Risk management is at the core of any robust investment process. Capital preservation enables investors to stay in the game. ACT attempts to risk only small linear losses with each individual position. We also attempt to limit loss at the sector and portfolio levels. Meanwhile, exponential growth is allowed for winning positions. Winners stay and losers go. Ability and willingness to accept and cut losses short is key to capital preservation.
ACT trades liquid exchange-listed futures contracts in the following sectors: Grains, Soft Commodities, Meats, Energy, Metals, Currencies, Interest Rates, Equity Indices.
Goals and Expectations
Our goal is to produce exceptional long-term compounded returns while achieving non-correlation with stock, bond, long-only commodity, long/short equity strategies, private equity, and real estate. We believe non-correlated assets and strategies which can stand on their own generally add to the robustness of an overall portfolio.
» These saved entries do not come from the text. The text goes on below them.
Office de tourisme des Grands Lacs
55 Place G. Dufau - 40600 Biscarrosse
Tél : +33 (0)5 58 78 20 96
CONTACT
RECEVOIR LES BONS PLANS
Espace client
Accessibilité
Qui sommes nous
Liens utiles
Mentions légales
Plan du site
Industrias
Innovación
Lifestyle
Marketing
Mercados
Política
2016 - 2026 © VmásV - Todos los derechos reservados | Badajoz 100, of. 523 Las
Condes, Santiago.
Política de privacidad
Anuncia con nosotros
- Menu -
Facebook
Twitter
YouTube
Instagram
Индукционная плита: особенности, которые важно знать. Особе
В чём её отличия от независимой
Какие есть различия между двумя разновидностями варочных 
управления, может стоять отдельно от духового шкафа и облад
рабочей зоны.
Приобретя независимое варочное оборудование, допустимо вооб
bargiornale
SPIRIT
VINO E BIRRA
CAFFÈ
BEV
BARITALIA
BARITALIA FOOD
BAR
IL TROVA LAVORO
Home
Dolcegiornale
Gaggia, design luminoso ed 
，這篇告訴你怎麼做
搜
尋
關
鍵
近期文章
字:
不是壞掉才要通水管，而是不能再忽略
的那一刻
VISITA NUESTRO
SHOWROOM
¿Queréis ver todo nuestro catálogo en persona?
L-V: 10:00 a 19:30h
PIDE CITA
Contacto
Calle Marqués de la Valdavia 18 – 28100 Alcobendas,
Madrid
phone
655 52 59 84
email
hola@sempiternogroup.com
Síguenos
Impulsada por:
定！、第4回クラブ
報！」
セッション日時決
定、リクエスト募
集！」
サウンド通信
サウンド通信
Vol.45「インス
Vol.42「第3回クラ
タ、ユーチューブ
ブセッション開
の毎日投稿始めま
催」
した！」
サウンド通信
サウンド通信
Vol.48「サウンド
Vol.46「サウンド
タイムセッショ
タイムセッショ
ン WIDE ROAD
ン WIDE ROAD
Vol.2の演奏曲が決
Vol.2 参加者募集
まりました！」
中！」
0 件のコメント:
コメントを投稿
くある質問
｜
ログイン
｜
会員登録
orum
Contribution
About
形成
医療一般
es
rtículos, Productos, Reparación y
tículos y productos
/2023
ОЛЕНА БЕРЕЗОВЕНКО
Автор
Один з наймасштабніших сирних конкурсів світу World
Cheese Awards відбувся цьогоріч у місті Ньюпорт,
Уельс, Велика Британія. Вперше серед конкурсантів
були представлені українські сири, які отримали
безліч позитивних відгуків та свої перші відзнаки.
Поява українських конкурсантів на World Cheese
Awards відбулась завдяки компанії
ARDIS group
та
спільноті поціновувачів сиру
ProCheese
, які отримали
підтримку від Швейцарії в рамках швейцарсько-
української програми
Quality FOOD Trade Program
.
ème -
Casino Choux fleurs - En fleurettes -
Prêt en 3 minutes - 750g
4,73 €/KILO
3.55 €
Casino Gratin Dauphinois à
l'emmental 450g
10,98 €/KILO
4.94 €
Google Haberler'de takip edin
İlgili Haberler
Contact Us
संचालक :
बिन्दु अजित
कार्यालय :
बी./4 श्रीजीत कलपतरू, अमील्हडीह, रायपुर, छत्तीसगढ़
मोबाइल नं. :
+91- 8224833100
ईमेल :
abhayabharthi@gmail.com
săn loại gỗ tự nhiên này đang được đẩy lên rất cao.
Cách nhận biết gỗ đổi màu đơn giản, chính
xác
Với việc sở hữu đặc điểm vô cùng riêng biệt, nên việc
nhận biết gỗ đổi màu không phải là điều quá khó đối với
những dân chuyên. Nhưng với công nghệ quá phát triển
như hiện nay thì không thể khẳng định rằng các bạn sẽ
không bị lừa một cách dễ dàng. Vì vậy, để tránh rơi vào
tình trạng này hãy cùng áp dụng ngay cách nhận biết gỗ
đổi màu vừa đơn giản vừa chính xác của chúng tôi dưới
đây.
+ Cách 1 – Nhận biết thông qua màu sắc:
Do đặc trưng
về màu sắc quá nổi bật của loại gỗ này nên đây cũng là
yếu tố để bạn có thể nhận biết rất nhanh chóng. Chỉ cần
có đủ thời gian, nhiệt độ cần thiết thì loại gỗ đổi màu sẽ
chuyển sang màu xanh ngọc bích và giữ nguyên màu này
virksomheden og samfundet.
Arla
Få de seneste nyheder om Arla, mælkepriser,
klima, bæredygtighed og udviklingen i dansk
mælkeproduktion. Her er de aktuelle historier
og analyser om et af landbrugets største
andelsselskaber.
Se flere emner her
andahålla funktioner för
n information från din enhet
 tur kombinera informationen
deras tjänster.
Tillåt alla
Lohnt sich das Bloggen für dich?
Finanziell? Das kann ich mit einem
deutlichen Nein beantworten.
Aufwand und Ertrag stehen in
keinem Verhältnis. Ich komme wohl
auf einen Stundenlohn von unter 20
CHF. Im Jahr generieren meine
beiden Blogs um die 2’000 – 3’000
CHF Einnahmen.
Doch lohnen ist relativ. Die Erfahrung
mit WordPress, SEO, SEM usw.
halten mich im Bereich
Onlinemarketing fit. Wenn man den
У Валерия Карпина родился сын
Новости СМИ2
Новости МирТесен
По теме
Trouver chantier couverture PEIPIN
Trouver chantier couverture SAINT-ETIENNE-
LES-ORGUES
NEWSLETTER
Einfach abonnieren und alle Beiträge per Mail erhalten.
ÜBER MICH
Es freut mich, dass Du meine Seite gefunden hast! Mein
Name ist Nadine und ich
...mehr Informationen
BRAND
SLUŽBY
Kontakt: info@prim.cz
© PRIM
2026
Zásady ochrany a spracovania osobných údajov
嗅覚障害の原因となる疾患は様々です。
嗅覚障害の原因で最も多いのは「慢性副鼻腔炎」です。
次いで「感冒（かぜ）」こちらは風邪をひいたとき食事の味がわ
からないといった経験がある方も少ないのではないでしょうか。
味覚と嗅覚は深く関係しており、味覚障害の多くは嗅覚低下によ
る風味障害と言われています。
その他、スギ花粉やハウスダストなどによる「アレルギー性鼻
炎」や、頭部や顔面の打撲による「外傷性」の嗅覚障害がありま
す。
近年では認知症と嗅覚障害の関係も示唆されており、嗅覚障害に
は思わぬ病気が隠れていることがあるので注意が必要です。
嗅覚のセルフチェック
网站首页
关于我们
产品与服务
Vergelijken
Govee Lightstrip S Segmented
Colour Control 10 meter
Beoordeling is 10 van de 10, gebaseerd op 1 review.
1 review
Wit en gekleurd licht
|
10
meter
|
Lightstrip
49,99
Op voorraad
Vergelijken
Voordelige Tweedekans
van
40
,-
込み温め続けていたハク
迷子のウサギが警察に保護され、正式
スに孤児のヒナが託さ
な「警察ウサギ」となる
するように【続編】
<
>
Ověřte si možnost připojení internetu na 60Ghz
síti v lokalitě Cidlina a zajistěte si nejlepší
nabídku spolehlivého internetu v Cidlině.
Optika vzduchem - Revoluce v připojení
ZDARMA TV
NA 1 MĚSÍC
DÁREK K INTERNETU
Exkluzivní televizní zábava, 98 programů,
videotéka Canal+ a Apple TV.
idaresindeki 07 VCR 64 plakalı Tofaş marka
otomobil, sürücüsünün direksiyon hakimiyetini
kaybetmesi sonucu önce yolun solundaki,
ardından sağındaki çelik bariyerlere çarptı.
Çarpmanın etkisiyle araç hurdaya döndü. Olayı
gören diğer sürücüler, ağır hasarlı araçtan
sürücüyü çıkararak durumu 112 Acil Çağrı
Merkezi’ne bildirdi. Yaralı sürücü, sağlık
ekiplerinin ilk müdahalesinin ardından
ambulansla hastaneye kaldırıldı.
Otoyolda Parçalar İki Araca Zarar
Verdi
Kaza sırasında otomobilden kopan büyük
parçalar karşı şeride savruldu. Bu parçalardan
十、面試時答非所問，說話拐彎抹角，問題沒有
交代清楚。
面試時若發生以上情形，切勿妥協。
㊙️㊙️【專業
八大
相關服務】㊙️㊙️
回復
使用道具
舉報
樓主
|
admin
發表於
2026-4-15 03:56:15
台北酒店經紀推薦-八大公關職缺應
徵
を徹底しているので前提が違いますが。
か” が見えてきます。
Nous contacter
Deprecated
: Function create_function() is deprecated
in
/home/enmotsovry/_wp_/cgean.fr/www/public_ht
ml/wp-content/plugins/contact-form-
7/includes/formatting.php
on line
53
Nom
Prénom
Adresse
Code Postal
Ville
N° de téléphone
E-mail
It is also our opinion that ACT’s systematic strategy, used alone or as part of a larger diversified portfolio, has the potential to achieve superior risk adjusted and absolute returns when compared to a buy and hold approach consisting of more traditional assets.
Although our expectation is to successfully compound capital, we also expect to endure periods of drawdown and loss. Knowing ahead of time when periods of gain or periods of drawdown will occur is of course impossible. Some lumpiness is expected and normal in our return profile or equity curve. Investing and trading are viewed as a marathon, not a sprint. Belief in the robustness of the strategy led ACT’s Founder and Principal to move from testing phase to live trading phase with proprietary capital during a then present strategy drawdown. Proprietary capital has also been added during subsequent drawdown periods with the intention of benefiting slightly from the drawdowns. We never know ahead of time when these drawdowns will end. No equity curve is a straight line. Positive returns each day, week, month, or even each year are generally not possible. Although there is no lockup period with ACT, an investor needs to have at minimum a three year time horizon. More adequate would be a seven year or longer horizon.
There are no guarantees in life, and there is no guarantee we will be successful in our efforts. There is risk of loss, and we expect to endure losing periods. However, as a testament to his belief in the long-term potential, ACT’s Founder and Principal trades his own capital alongside client accounts utilizing the same exact systems.